О том, что было дальше, официальная советская книжка повествует следующим образом: «Г. С. Вейнбаум по решению губисполкома вместе с группой членов губисполкома и красногвардейскими частями отступил по Енисею на пароходах в сторону Туруханска. Но колчаковцам и интервентам удалось пароходы настигнуть. Вместе с десятками других революционеров Г. С. Вейнбаум был направлен в красноярскую тюрьму. В ночь с 24-го на 25 октября, в канун первой годовщины Великого Октября, он был расстрелян вместе с соратниками на станции Красноярск, в „эшелоне смерти“ белочешских интервентов»[5 - Богданович К. В., Лопатин З. П. Красноярск. Красноярск, 1969. С. 50–51.].

Такова участь большевичков, у которых дата смерти помечена 1919 годом. У другой части год смерти 1918-й, и про них, в частности про Аду Лебедеву, рассказано: «…27 июля 1918 года при переводе с пристани в тюрьму была зверски замучена белогвардейцами вместе с Т. П. Марковским и С. Б. Печерским. Пьяные казаки выхватили их из толпы пленных, отвели на берег Качи и там зарубили»[6 - Богданович К. В., Лопатин З. П. Красноярск. Красноярск, 1969. С. 54.].

Все почти так, кроме одной, но весьма характерной детали. Моя первая учительница в той самой начальной школе № 1 Зинаида Ефимовна (фамилию забыл) рассказывала нам, четвероклассникам, в 1965 году, как жители города встречали приведенные обратно в город пароходы. «Белогвардейцы и казаки» прилагали все усилия, чтобы сохранить жизнь арестованным большевичкам – уже хотя бы для показательного процесса; а вот население города очень хотело добраться до своих мучителей как можно скорее. Кого-то войскам удалось утащить с собой, именно эти большевички на этот раз отделались плевками в морды, оплеухами и пинками. Но некоторым повезло меньше – их оттащили от кордона войск и, как выразилась Зинаида Ефимовна, «буквально растянули на части». По словам учительницы, ее мама присутствовала при этой сцене.

Я тогда был слишком мал, чтобы задать вопрос: а что делала там ее мама? Мама Зинаиды Ефимовны? Только смотрела, как жители Красноярска казнили Аду Лебедеву и прочую шушеру, или принимала в этом более активное участие? Прошло много лет, прежде чем я стал задавать себе такого рода вопросы.

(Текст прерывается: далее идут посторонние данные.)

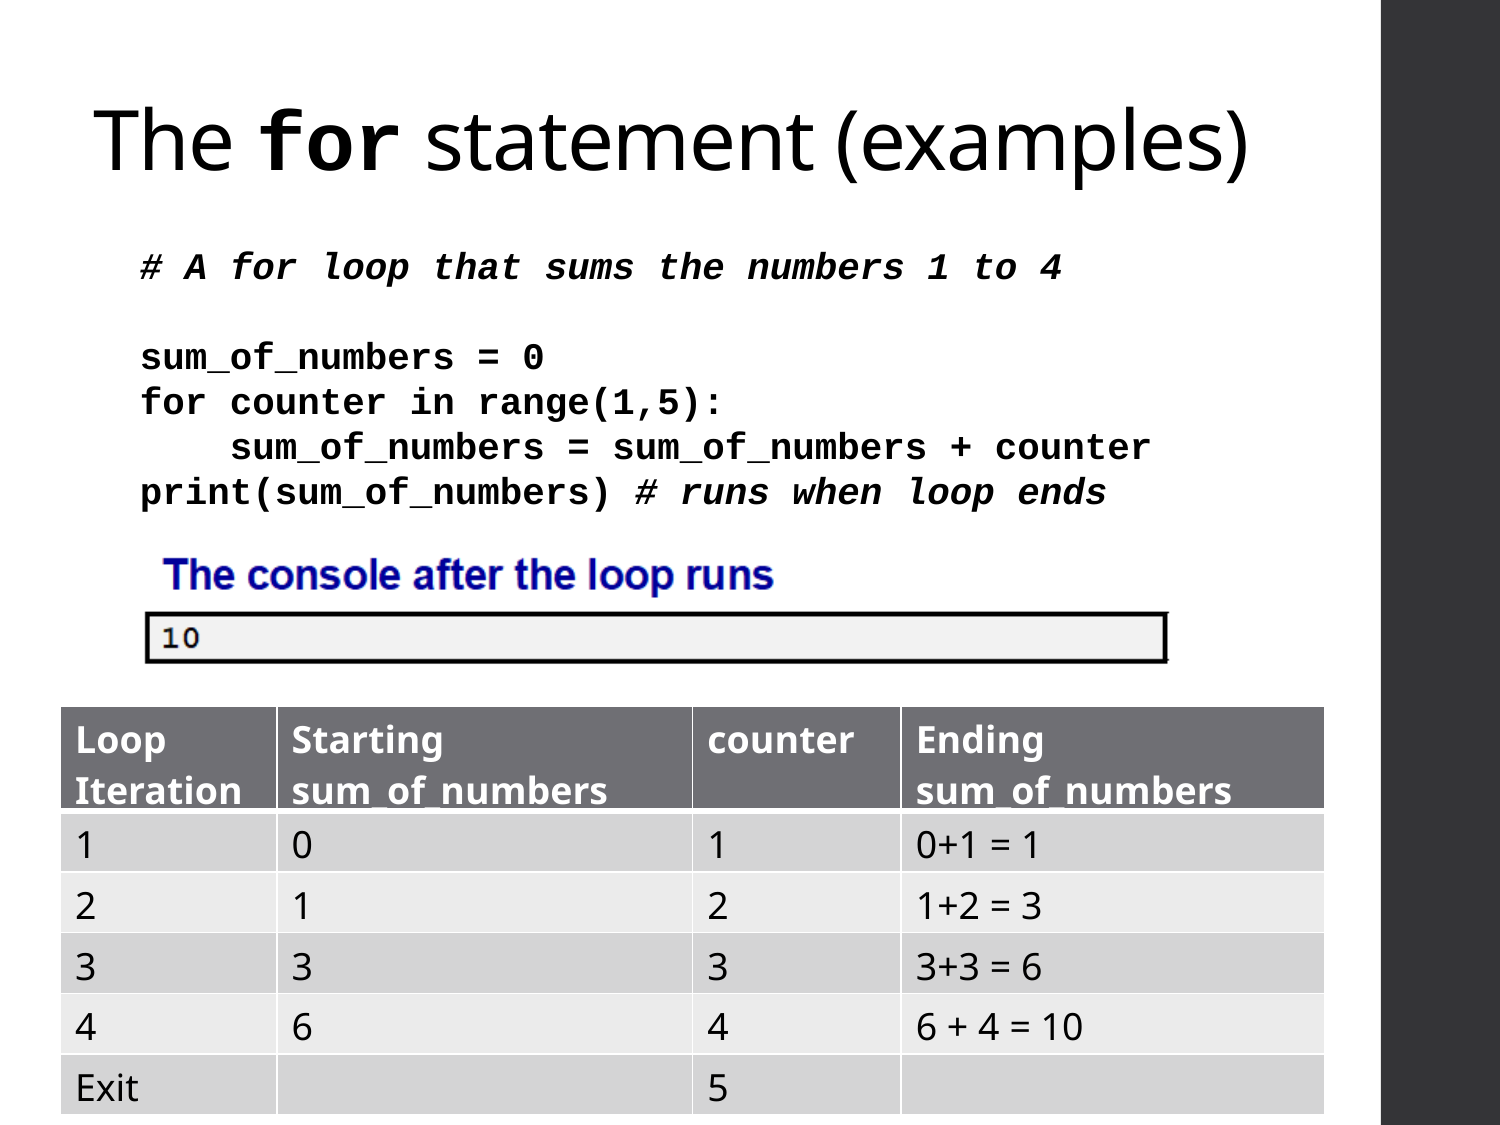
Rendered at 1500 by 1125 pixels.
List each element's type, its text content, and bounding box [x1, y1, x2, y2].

table_cell 4 [693, 994, 900, 1053]
table_cell 3 [693, 933, 900, 993]
table_cell 2 [61, 873, 276, 932]
table_cell 0+1 = 1 [902, 814, 1324, 871]
picture [124, 541, 1224, 694]
table_cell 6 + 4 = 10 [902, 994, 1324, 1053]
table_cell 3+3 = 6 [902, 933, 1324, 993]
table_cell 1 [61, 814, 276, 871]
table_cell Exit [61, 1055, 276, 1114]
table_cell 0 [278, 814, 692, 871]
table_cell [278, 1055, 692, 1114]
table_cell 5 [693, 1055, 900, 1114]
table_cell 6 [278, 994, 692, 1053]
table_cell 3 [278, 933, 692, 993]
table_cell 1 [693, 814, 900, 871]
table_cell 1+2 = 3 [902, 873, 1324, 932]
table_header Ending sum_of_numbers [902, 707, 1324, 808]
table_cell [902, 1055, 1324, 1114]
title The for statement (examples) [78, 46, 1271, 196]
table_header Starting sum_of_numbers [278, 707, 692, 808]
table_cell 4 [61, 994, 276, 1053]
table_cell 1 [278, 873, 692, 932]
table_cell 3 [61, 933, 276, 993]
table_header Loop Iteration [61, 707, 276, 808]
text_box # A for loop that sums the numbers 1 to 4 sum_of_numbers = 0 for counter in range(1,5): sum_of_numbers = sum_of_numbers + counter print(sum_of_numbers) # runs when loop ends [124, 234, 1285, 520]
table_cell 2 [693, 873, 900, 932]
table_header counter [693, 707, 900, 808]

А двоечник Колька Сорокин… Жаль, если это привидение исчезло навсегда и уже никогда не возникнет в здании бывшей «суриковской гимназии». Привидение это на редкость спокойное, тихое. Оно не мешает совершенно никому и никого не в силах напугать, даже самого впечатлительного человека. А вместе с тем это привидение так полезно для воспитания молодежи, так ценно, чтобы направлять современных двоечников и разгильдяев на путь добродетели, что будет особенно жалко его навсегда потерять.

Глава 3. Купцы и клады

Мертвецов всегда оставляют стеречь клады… А вдруг он как раз сейчас поднимет свой череп и что-нибудь скажет?!

    М. Твен

О богатствах очень многих сибирских купцов ходили мрачные легенды – поговаривали, что начало им положено разбоем… Существовала даже своего рода методика, при которой награбленное, заляпанное человеческой кровью сокровище уже могло пойти «впрок».

Сибирские купцы, и вообще русское население Сибири, верили, что клад должен «отлежаться». Тот, кто его положил, пользоваться им не смеет. И дети его тоже не должны, а очень хорошо, чтобы не пользовались и внуки. Если дети награбившего и положившего найдут и выкопают клад, наверняка придется им плохо. От этих денег не будет им большого добра, потому что на кладе – проклятье тех, кого ограбил положивший. Четвертое поколение может пользоваться кладом без проблем. С внуками – положение неопределенное. То ли они могут пользоваться награбленным, то ли еще нет… К тому же ведь не всегда доживает человек до разумного возраста правнуков, а вот со взрослыми внуками, как правило, успевает пообщаться…

Легче всего по этому поводу фыркнуть на «суеверия отсталых людей». Но вот история купеческой семьи Матониных – история совершенно подлинная и хорошо документированная.